If you resolve https://credentialengineregistry.org/resources/ce-b69aa3a7-3f58-442f-9539-291ea29cc958:

{
  "@context": "http://credreg.net/ctdl/schema/context/json",
  "@id": "https://credentialengineregistry.org/resources/ce-b69aa3a7-3f58-442f-9539-291ea29cc958"
  "@type": "ceterms:Certification",
  "ceterms:name": {
    "en-US": "My Credential Name"
  },
  "ceterms:requires": [
    {
      "ceterms:targetAssessment": [
        "https://credentialengineregistry.org/graph/ce-317bbd77-4375-4434-bcf4-1effc3398ed6",
        "_:bfb140c3-8b62-4d9a-a2f4-c2ce8cf65054"
      ]
    }
  ]
}
Lomilar commented 6 years ago

Thank you Nate for this summary. I saw this request and my brain broke trying to remember everything.

+1

siuc-nate commented 6 years ago

To summarize: This issue is basically solved, but we're keeping it open for now as a reference for implementation.

jeannekitchens commented 6 years ago

@stuartasutton @Lomilar @siuc-nate @cwd-mparsons @science we need to meet in June and finalize the data design and put a deadline on the related work.

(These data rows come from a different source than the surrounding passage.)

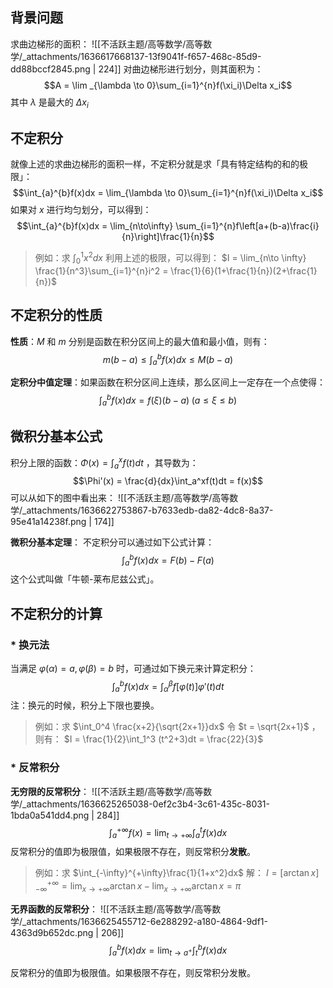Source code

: 
## 背景问题
求曲边梯形的面积：
![[不活跃主题/高等数学/高等数学/_attachments/1636617668137-13f9041f-f657-468c-85d9-dd88bccf2845.png | 224]]
对曲边梯形进行划分，则其面积为：
$$A = \lim _{\lambda \to 0}\sum_{i=1}^{n}f(\xi_i)\Delta x_i$$
其中 $\lambda$  是最大的 $\Delta x_i$ 


## 不定积分
就像上述的求曲边梯形的面积一样，不定积分就是求「具有特定结构的和的极限」：
$$\int_{a}^{b}f(x)dx = \lim_{\lambda \to 0}\sum_{i=1}^{n}f(\xi_i)\Delta x_i$$
如果对 $x$  进行均匀划分，可以得到：
$$\int_{a}^{b}f(x)dx = \lim_{n\to\infty}
\sum_{i=1}^{n}f\left[a+(b-a)\frac{i}{n}\right]\frac{1}{n}$$

> 例如：求 $\int_{0}^{1}x^2dx$ 
> 利用上述的极限，可以得到：
> $I = \lim_{n\to \infty} \frac{1}{n^3}\sum_{i=1}^{n}i^2 = \frac{1}{6}(1+\frac{1}{n})(2+\frac{1}{n})$ 



## 不定积分的性质
**性质**：$M$  和 $m$  分别是函数在积分区间上的最大值和最小值，则有：
$$m(b-a)\le \int_a^b f(x)dx \le M(b-a)$$

**定积分中值定理**：如果函数在积分区间上连续，那么区间上一定存在一个点使得：
$$\int_a^b f(x)dx = f(\xi)(b-a) \; (a\le \xi \le b)$$


## 微积分基本公式
积分上限的函数：$\Phi(x) = \int_a^xf(t)dt$ ，其导数为：
$$\Phi'(x) = \frac{d}{dx}\int_a^xf(t)dt = f(x)$$
可以从如下的图中看出来：
![[不活跃主题/高等数学/高等数学/_attachments/1636622753867-b7633edb-da82-4dc8-8a37-95e41a14238f.png | 174]]


**微积分基本定理**：
不定积分可以通过如下公式计算：
$$\int_a^bf(x)dx = F(b) - F(a)$$
这个公式叫做「牛顿-莱布尼兹公式」。


## 不定积分的计算

### * 换元法
当满足 $\varphi(\alpha)=a,\,\varphi(\beta)=b$  时，可通过如下换元来计算定积分：
$$\int_a^bf(x)dx = \int_\alpha^\beta f[\varphi(t)]\varphi'(t)dt$$
注：换元的时候，积分上下限也要换。
> 例如：求  $\int_0^4 \frac{x+2}{\sqrt{2x+1}}dx$ 
> 令 $t = \sqrt{2x+1}$ ，则有：
> $I = \frac{1}{2}\int_1^3 (t^2+3)dt = \frac{22}{3}$ 



### * 反常积分
**无穷限的反常积分**：
![[不活跃主题/高等数学/高等数学/_attachments/1636625265038-0ef2c3b4-3c61-435c-8031-1bda0a541dd4.png | 284]]
$$\int_a^{+\infty}f(x) = \lim_{t\to+\infty}\int_a^t f(x)dx$$
反常积分的值即为极限值，如果极限不存在，则反常积分**发散**。

> 例如：求 $\int_{-\infty}^{+\infty}\frac{1}{1+x^2}dx$ 
> 解：
> $I = [\arctan x]_{-\infty}^{+\infty} = \lim_{x\to +\infty}\arctan x - \lim_{x\to +\infty}\arctan x = \pi$ 


**无界函数的反常积分**：
![[不活跃主题/高等数学/高等数学/_attachments/1636625455712-6e288292-a180-4864-9df1-4363d9b652dc.png | 206]]
$$\int_a^bf(x)dx = \lim_{t\to a^{+}}\int_t^bf(x)dx$$

反常积分的值即为极限值。如果极限不存在，则反常积分发散。
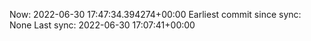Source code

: Now: 2022-06-30 17:47:34.394274+00:00 Earliest commit since sync: None Last sync: 2022-06-30 17:07:41+00:00

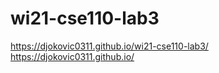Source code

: # wi21-cse110-lab3
https://djokovic0311.github.io/wi21-cse110-lab3/
https://djokovic0311.github.io/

siuc-nate commented 6 years ago

I have created a google document to describe the implementation details: https://docs.google.com/document/d/1rCEEMD4eKPpVPANsz_zOOPQ70otJzuFEecMUtzynHrc

jeff-grann commented 6 years ago

This Digital Competence framework for citizens (DigComp) could be used to illustrate how multiple languages are supported.

siuc-nate commented 5 years ago

Per our 4-9-2019 meeting: Closing this issue (finally!) as it has been implemented across our system.